#### [НАД ЧЕМ РАБОТАТЬ]
Переименуйте в отрывке о Чехословакии «Ужгорода» в «Мукачева» и приведите его часть от слов «Игнаций и Мария, с» до слов «в этом краю.» включительно.

Игнаций и Мария, с момента образования Чехословакии в 1918 году, гордились тем, что имеют гражданство этой страны. Они жили в центре процветавшего в то время Ужгорода, главного города провинции Рутения. Рот думал, что далекая германская угроза никогда не станет реальной для евреев в этом краю.

Иосиф держался другого мнения. Наступил ноябрь 1938 года. Чемберлен уже заключил сделку с немцами за счет чехов. В конце сентября генерал Йодль записал в своем дневнике: «Подписано Мюнхенское соглашение. Чехословакия как держава перестала существовать… Гений фюрера и его решимость не отступать даже перед угрозой мировой войны снова принесли победу без применения силы. Теперь надо надеяться, что этот наивный, колеблющийся и слабый народ уже покорен и останется таковым впредь».

#### [Сохранённые записи данных]
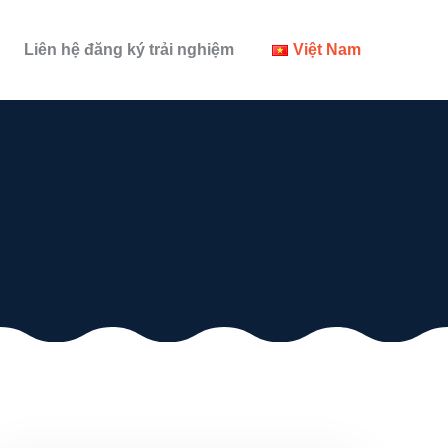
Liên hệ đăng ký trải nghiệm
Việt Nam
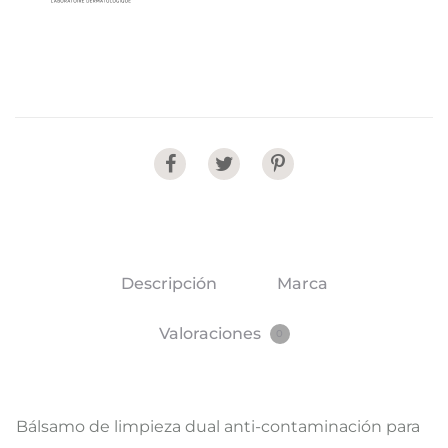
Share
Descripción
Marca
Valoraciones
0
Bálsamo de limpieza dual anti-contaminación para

---

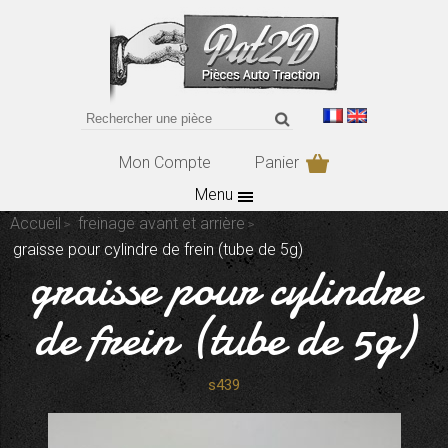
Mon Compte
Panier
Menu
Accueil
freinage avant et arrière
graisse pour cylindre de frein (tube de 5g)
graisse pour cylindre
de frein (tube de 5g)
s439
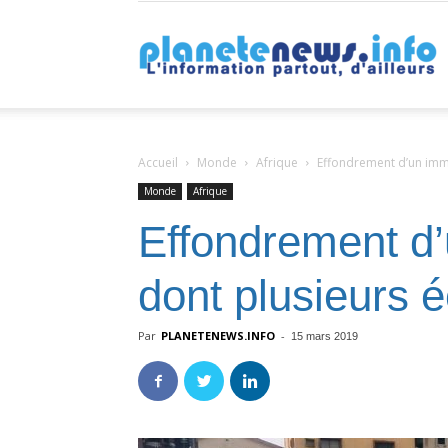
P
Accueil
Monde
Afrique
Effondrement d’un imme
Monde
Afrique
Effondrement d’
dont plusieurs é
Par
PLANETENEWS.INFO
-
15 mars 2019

#### [РЕЗУЛЬТАТ УПРАЖНЕНИЯ]
Игнаций и Мария, с момента образования Чехословакии в 1918 году, гордились тем, что имеют гражданство этой страны. Они жили в центре процветавшего в то время Мукачева, главного города провинции Рутения. Рот думал, что далекая германская угроза никогда не станет реальной для евреев в этом краю.